EXTRAIT —
+---+

La deuxième forme d'abus, qui a fait l'objet de peu de critiques jusqu'à maintenant, est l'utilisation potentielle de l'ordonnance dans le seul but de détruire l'entreprise du défendeur.

[38]            Les tribunaux ont essayé d'améliorer l'effet des ordonnances Anton Piller en soumettant leur exécution à des conditions et à des restrictions encore plus détaillées, ce qui a peut-être eu pour effet de détourner l'attention de la question fondamentale : dans quelles circonstances, s'il y en a, une telle ordonnance devrait-elle être accordée?

[39]            Le lord juge Ormrod a fixé trois conditions dans l'arrêt Anton Piller :

[TRADUCTION]

1.           le demandeur doit présenter une preuve prima facie extrêmement solide;

2.           le préjudice, réel ou possible, doit être très grave pour le demandeur;

3.           il faut une preuve claire et convaincante que les défendeurs ont en leur possession des documents ou des objets incriminants et qu'il est réellement possible qu'ils les détruisent avant que puisse être introduite une demande inter partes.

Ces conditions ont été adoptées par la Cour dans des arrêts comme Nintendo of America Inc. c. Coinex Video Games Inc., [1983] 2 C.F. 189 (C.A.).

[40]            Allan Rock nous rappelle, à la page 197 de son article cité précédemment, que le maître des rôles lord Denning a ajouté une quatrième condition préalable à la page 61 du jugement publié :

[TRADUCTION]

4.           l'inspection ne nuirait pas réellement au défendeur ou à sa cause.

[41]            Dans toutes les procédures ex parte et, en particulier, dans des cas semblables à celui d'Anton Piller, le demandeur a la lourde obligation de faire une divulgation fidèle et complète de tous les faits pertinents à la Cour (voir, par exemple la décision, Adobe Systems Inc. c. KLJ Computer Solutions Inc., [1999] 3 C.F. 621).

[42]            Par conséquent, pour savoir si la présente affaire constitue un « cas exceptionnel » dans lequel il était justifié d'accorder une ordonnance Anton Piller, la Cour examinera les quatre conditions indiquées ci-dessus, en tenant compte des circonstances de l'espèce, et déterminera s'il y a eu une divulgation « fidèle et complète » au juge qui a accordé l'ordonnance.

1. Une preuve prima facie extrêmement solide

[43]            Il était question dans la déclaration de « droit d'auteur » , de violation du droit d'auteur, de renseignements confidentiels, de manquement à l'obligation de confidentialité, de manquement à la relation de fiduciaire et de violation de contrat. L'ordonnance Anton Piller vise simplement les « droits d'auteur de la demanderesse » et les « renseignements confidentiels de la demanderesse » , sans plus de précision. Comme il a été indiqué précédemment, les autres allégations de la déclaration ont été radiées.

a) Le droit d'auteur

[44]            Parler simplement des « droits d'auteur de la demanderesse » sans plus de précision est une conclusion juridique imprécise et mince. On n'a pas démontré quel est l'objet visé en particulier, comment cet objet est protégé par le droit d'auteur au Canada et pourquoi la demanderesse prétend être titulaire de ce droit d'auteur.

+---+

DONNÉES —

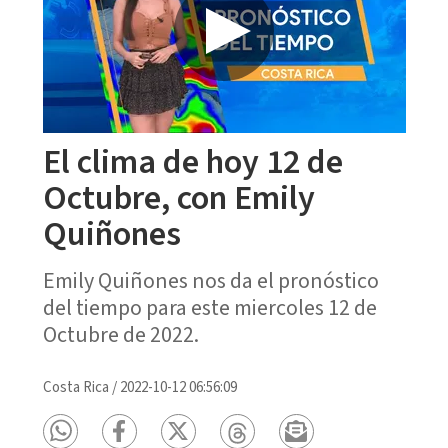
El clima de hoy 12 de
Octubre, con Emily
Quiñones
Emily Quiñones nos da el pronóstico
del tiempo para este miercoles 12 de
Octubre de 2022.
Costa Rica
/
2022-10-12 06:56:09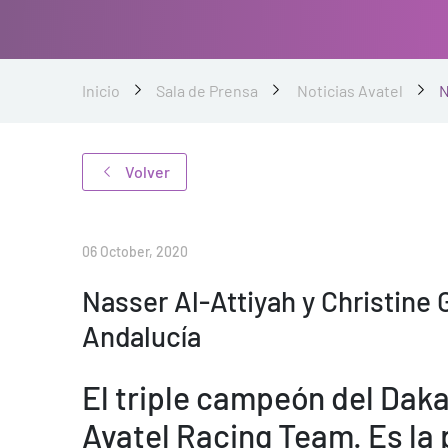
Inicio
Sala de Prensa
Noticias Avatel
N
Volver
06 October, 2020
Nasser Al-Attiyah y Christine G
Andalucía
El triple campeón del Dakar
Avatel Racing Team. Es la 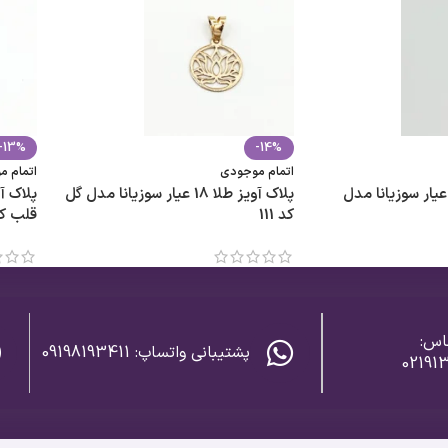
-13%
-14%
اتمام موجودی
اتمام 
لاک آویز طلا 18 عیار سوزیانا مدل
پلاک آویز طلا 18 عیار سوزیانا مدل گل
کد 111
قلب کد 4
اس:
پشتیبانی واتساپ: 09198193411
02191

+---+

EXERCICES —
A) Pour chacune des affirmations suivantes, dites si elle correspond à l'extrait sur les ordonnances Anton Piller, par oui ou par non, en citant les mots du texte qui tranchent. (i) Le lord juge Ormrod a fixé trois conditions dans l'arrêt Anton Piller. (ii) Lord Denning a ajouté la quatrième condition à la page 197 du jugement publié. (iii) Les autres allégations de la déclaration ont été maintenues.
B) Poursuivez l'extrait sur les ordonnances Anton Piller à partir de sa dernière phrase.

RÉPONSES ATTENDUES —
A)
(i) Oui : « Le lord juge Ormrod a fixé trois conditions dans l'arrêt Anton Piller ».
(ii) Non : « a ajouté une quatrième condition préalable à la page 61 du jugement publié ».
(iii) Non : « les autres allégations de la déclaration ont été radiées ».

B)
[45]            La Loi sur le droit d'auteur, L.R.C. 1985, ch. C-30, prévoit que le droit d'auteur existe sur une variété d'oeuvres et de compilations d'oeuvres, pourvu que l'auteur soit un Canadien ou un citoyen d'un pays auquel le Canada a étendu les privilèges liés au droit d'auteur, comme un pays partie à la Convention de Berne, et que, dans le cas d'une oeuvre publiée, la mise à la disposition du public ait eu lieu pour la première fois au Canada ou dans un tel pays (article 5). L'acte de procédure en l'espèce devrait donc préciser la nature de l'oeuvre - celle-ci devant être visée par la Loi sur le droit d'auteur - la nationalité de l'auteur et le lieu de la première publication. Or, il ne contient pas ces renseignements. En outre, l'ordonnance ne précise pas l'oeuvre ou les oeuvres qui en font l'objet.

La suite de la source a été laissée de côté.